17. A method for sharing image content via social media using a mobile computing device, the method comprising: selecting an initial image from amongst a plurality of images stored on the mobile computing device; calculating location scores for each of a plurality of candidate text locations within the initial image, the location score comprising two or more of the following location score components: color similarity within a region of the initial image associated with the candidate text location, perceived brightness within a region of the initial image associated with the candidate text location, the position of the candidate text location within the initial image, the presence of extra pixels around the candidate text location having color similarity to the candidate text location, whether the candidate text location encroaches on a region identified by a subject detection component as containing a face, the presence of detected edges within the candidate text location, and the extent to which initial image content within the candidate text location is blurry; selecting a preferred text location based upon the location scores; selecting a preferred color associated with the preferred text location, the preferred color being selected based on criteria comprising color contrast relative to a portion of the initial image corresponding to the preferred text location; displaying a final image comprising a composite of the initial image and the text content overlaid thereon, the text content rendered at the preferred text location and with the preferred text color; and transmitting the final image to a social networking service.

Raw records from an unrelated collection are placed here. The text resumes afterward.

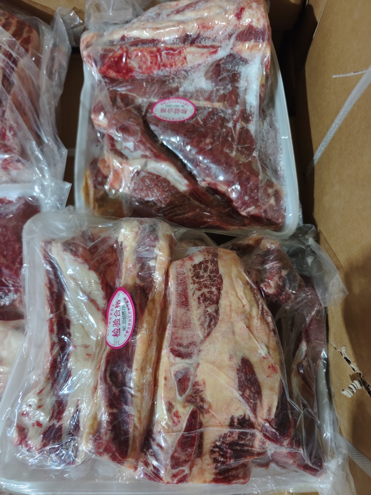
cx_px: 186
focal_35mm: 23
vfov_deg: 73.9
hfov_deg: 58.9
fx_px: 329
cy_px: 248
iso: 976
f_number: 1.57
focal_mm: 6.51
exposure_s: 1/50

18. The method of claim 17, in which the step of transmitting the final image to a social networking service comprises transferring the final image to a social networking application implemented on the mobile computing device.
19. The method of claim 17, in which the step of selecting an initial image from amongst a plurality of images stored on the mobile computing device comprises transferring the initial image from a social networking application implemented on the mobile computing device, to an image captioning application implemented on the mobile computing device.